In 1978, in response to a growing need for occupational therapy professionals, the university developed an occupational therapy program, beginning with a post-professional graduate program in occupational therapy in 1980, which was reconfigured in 1986 to an entry-level professional program that matriculated 11 full-time and two part-time students. The Health Systems Management Program was launched in 1979, to complement the clinical curricula with a program to educate health care administrators.

The Department of Communication Disorders and Sciences was established in 1980. Since that time, the college has added the departments Respiratory Therapy; Clinical Nutrition; Medical Physics; Physician Assistant; Perfusion Technology; Vascular Ultrasound; and Religion, Health and Human Values to form the current College of Health Sciences.

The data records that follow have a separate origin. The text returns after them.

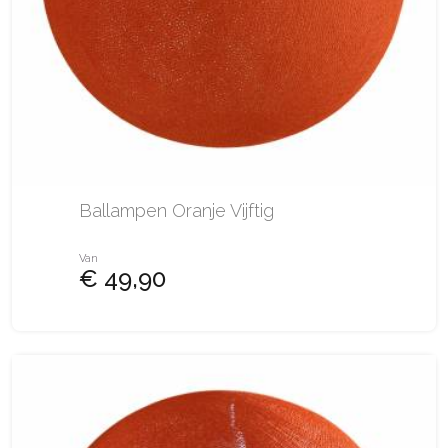
Ballampen Oranje Vijftig
Van
€ 49,90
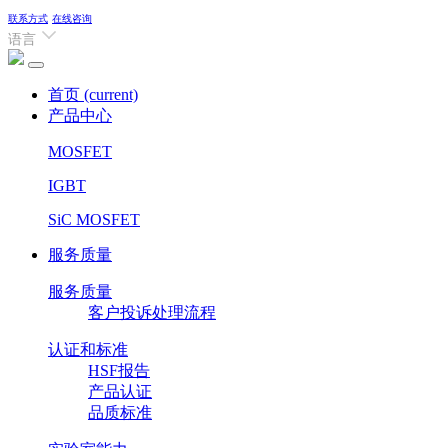
联系方式
在线咨询
语言
首页
(current)
产品中心
MOSFET
IGBT
SiC MOSFET
服务质量
服务质量
客户投诉处理流程
认证和标准
HSF报告
产品认证
品质标准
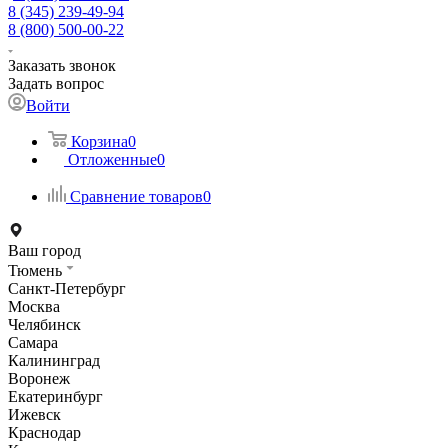
8 (345) 239-49-94
8 (800) 500-00-22
Заказать звонок
Задать вопрос
Войти
Корзина
0
Отложенные
0
Сравнение товаров
0
Ваш город
Тюмень
Санкт-Петербург
Москва
Челябинск
Самара
Калининград
Воронеж
Екатеринбург
Ижевск
Краснодар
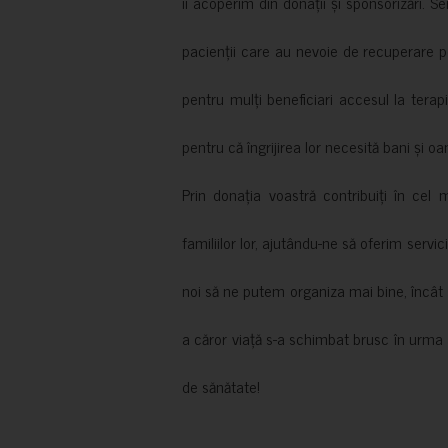
îi acoperim din donații și sponsorizări. S
pacienții care au nevoie de recuperare p
pentru mulți beneficiari accesul la terapi
pentru că îngrijirea lor necesită bani și oa
Prin donația voastră contribuiți în cel 
familiilor lor, ajutându-ne să oferim servic
noi să ne putem organiza mai bine, încât să
a căror viață s-a schimbat brusc în urma 
de sănătate!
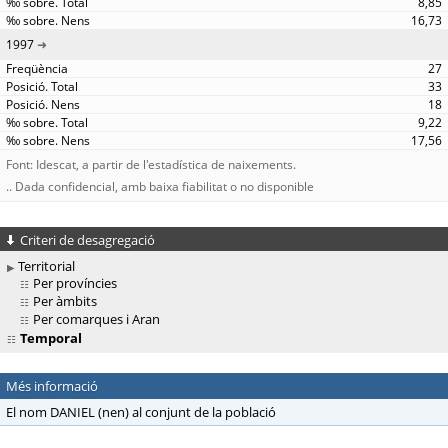
8,85
16,73
1997
27
33
18
9,22
17,56
Font: Idescat, a partir de l'estadística de naixements.
.. Dada confidencial, amb baixa fiabilitat o no disponible
Criteri de desagregació
Territorial
Per províncies
Per àmbits
Per comarques i Aran
Temporal
Més informació
El nom DANIEL (nen) al conjunt de la població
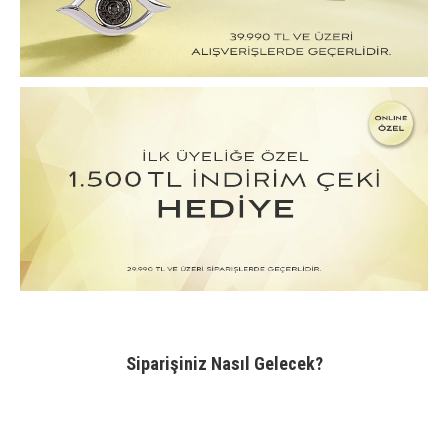
Siparişiniz Nasıl Gelecek?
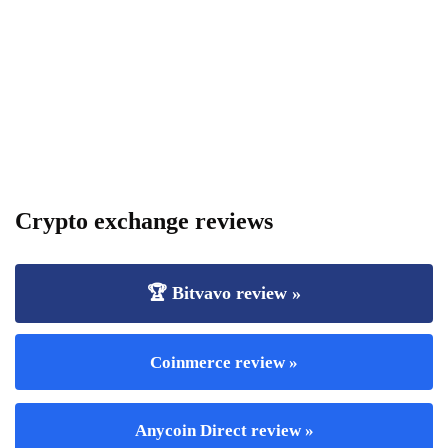
Crypto exchange reviews
🏆 Bitvavo review »
Coinmerce review »
Anycoin Direct review »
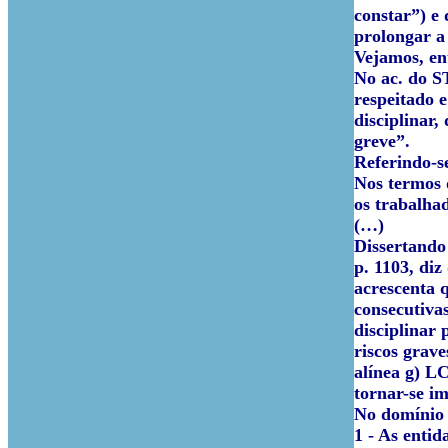
constar”) e
prolongar a 
Vejamos, en
No ac. do S
respeitado e
disciplinar
greve
”.
Referindo-se
Nos termos d
os trabalhad
(…)
Dissertando
p. 1103, diz
acrescenta q
consecutivas
disciplinar 
riscos grave
alínea g) L
tornar-se im
No domínio d
1 - As enti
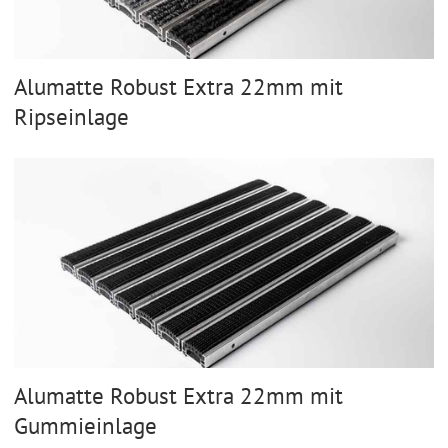
Alumatte Robust Extra 22mm mit
Ripseinlage
Alumatte Robust Extra 22mm mit
Gummieinlage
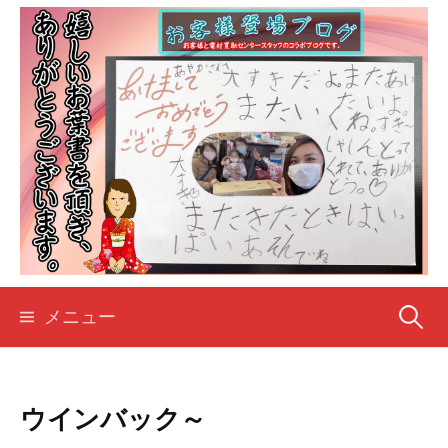
コ
ン
テ
ン
ツ
へ
ス
キ
ッ
プ
検
メニュー
索:
ウインバック～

The college currently offers two doctoral programs, nine programs at the master's level, and bachelor's programs in clinical laboratory sciences, perfusion technology and vascular ultrasound.

===The Graduate College===
The Graduate College at Rush University was established as a separate academic unit in January 1981, having previously been organized as the Graduate School within the College of Health Sciences. The Graduate College is responsible for educational programs in basic sciences and offers master's and doctoral degrees in ten disciplines. In addition to doctoral programs in basic sciences and in nursing since 2007, the graduate college offers a Master of Science in Clinical Research and in Biotechnology.